Copy, word for word, the lines that run from the one containing "Between Europe and Afrique, which is larger?" through the final line below, including both ends.
···
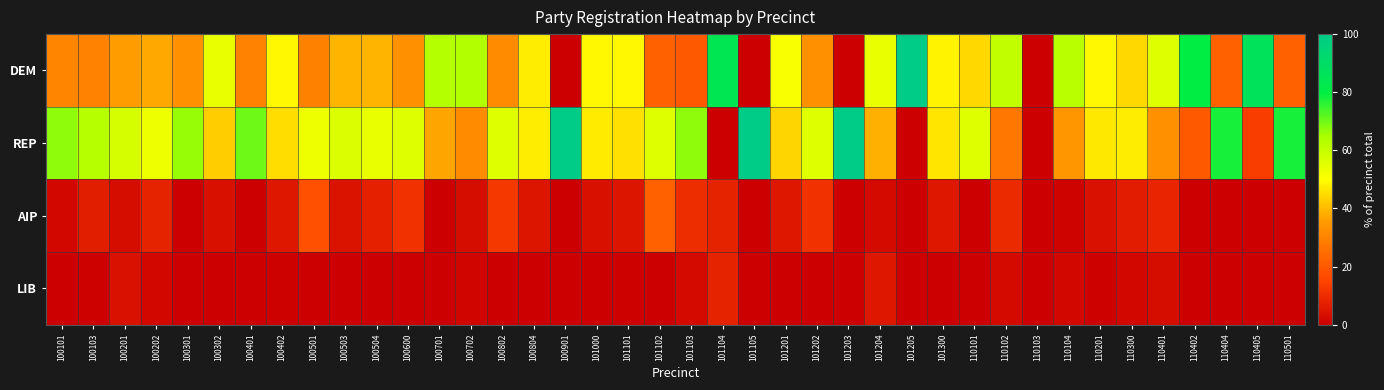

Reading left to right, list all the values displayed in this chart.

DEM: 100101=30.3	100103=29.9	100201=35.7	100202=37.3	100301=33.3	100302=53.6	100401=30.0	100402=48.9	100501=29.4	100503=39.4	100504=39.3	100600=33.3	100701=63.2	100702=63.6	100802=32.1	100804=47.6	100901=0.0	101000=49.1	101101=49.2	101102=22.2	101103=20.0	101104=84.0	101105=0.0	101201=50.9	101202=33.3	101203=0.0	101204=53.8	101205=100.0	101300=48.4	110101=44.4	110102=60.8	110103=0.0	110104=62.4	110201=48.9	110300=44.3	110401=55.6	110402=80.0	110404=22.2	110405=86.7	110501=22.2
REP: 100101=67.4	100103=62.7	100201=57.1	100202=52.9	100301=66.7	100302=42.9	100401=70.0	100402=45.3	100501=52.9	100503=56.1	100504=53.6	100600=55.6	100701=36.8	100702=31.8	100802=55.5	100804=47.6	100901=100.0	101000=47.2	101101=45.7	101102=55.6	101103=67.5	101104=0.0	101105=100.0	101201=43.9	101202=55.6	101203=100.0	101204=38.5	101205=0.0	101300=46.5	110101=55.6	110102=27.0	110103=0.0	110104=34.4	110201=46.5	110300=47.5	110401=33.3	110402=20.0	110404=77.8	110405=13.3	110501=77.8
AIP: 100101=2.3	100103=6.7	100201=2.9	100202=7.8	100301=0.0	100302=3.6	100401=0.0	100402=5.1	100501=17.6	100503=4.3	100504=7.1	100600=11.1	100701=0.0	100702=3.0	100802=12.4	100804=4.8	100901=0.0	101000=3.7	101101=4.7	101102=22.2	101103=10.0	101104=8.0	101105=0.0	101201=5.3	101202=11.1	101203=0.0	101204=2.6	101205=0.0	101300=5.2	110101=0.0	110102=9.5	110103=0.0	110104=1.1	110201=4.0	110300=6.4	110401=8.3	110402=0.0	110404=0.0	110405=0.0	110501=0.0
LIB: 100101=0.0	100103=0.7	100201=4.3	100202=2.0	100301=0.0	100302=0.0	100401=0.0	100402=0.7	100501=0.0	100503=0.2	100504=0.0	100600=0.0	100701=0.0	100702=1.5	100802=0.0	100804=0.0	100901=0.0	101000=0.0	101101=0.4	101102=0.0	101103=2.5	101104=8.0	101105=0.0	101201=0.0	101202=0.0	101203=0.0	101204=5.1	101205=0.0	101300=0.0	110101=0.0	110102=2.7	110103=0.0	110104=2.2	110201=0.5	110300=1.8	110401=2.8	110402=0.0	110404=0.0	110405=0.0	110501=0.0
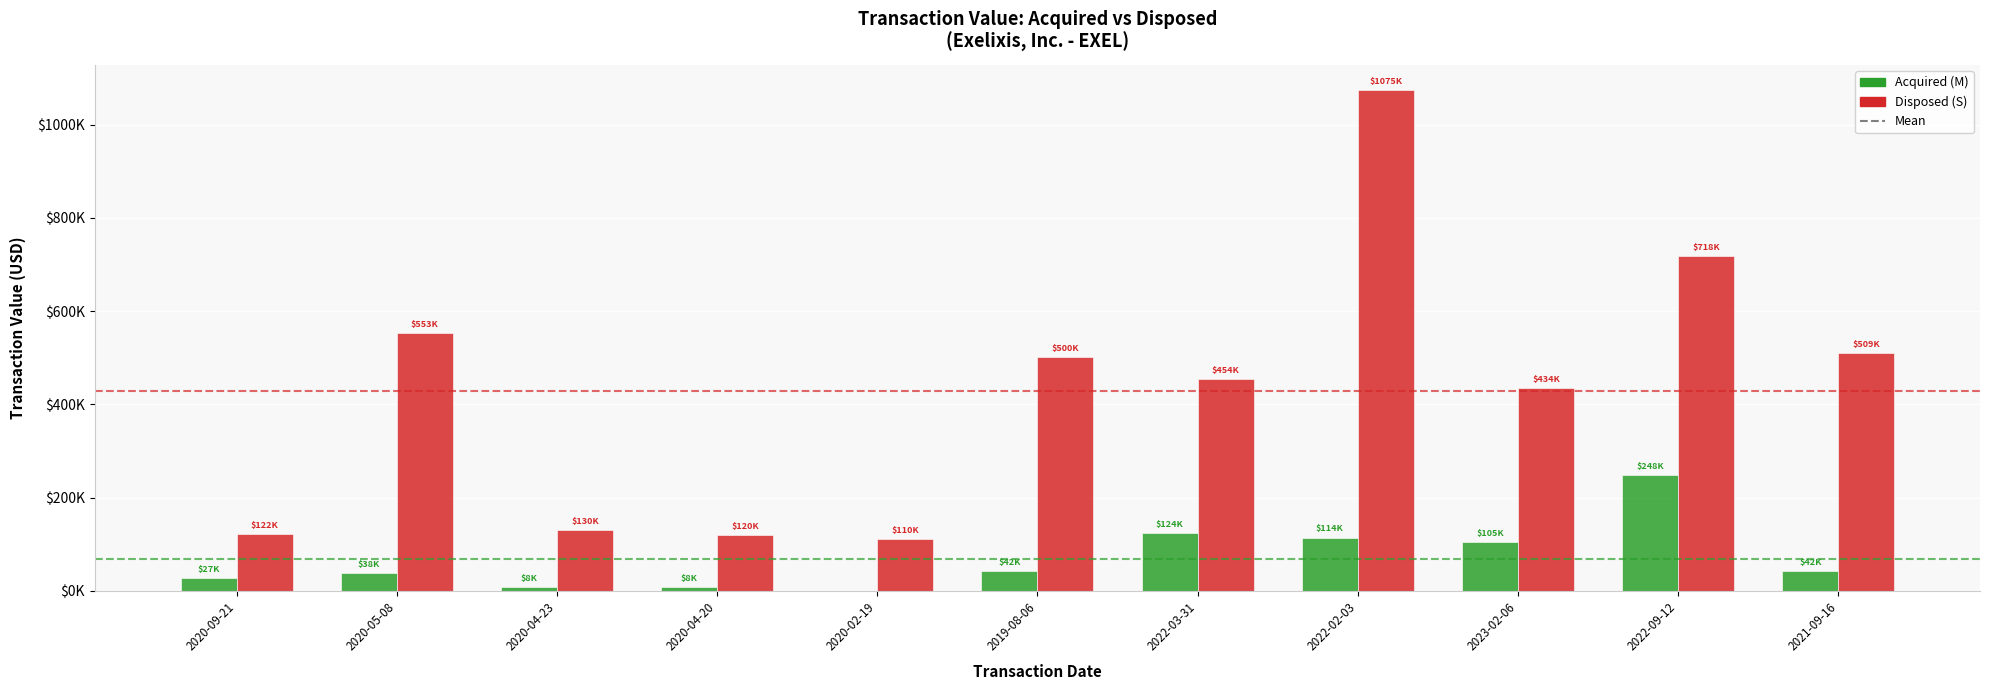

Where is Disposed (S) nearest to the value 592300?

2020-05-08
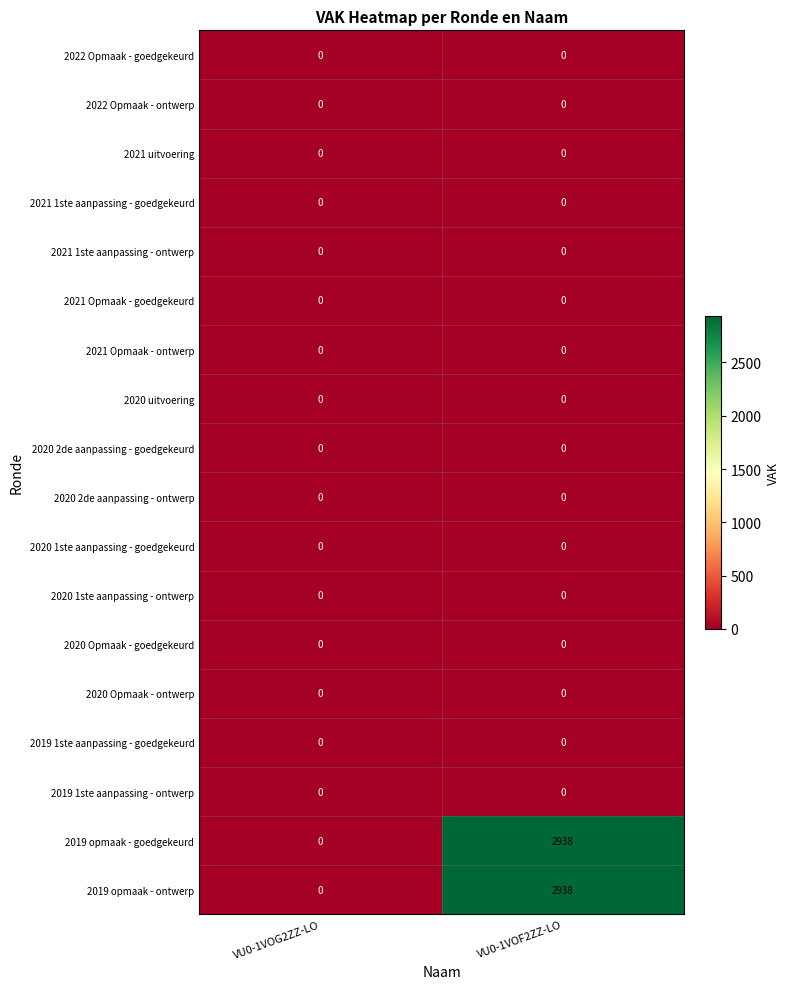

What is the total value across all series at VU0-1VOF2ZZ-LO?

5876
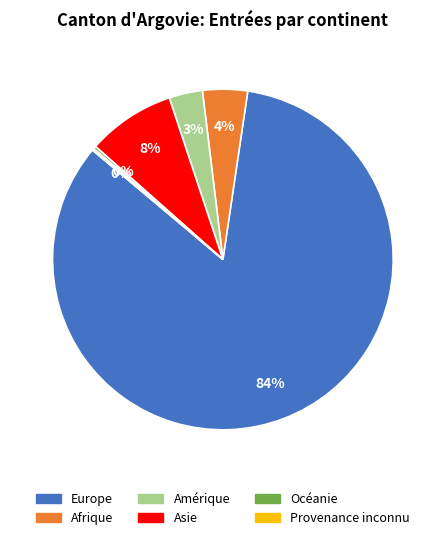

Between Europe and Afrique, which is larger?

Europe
···
### [Result of the task]
Between Europe and Afrique, which is larger?

Europe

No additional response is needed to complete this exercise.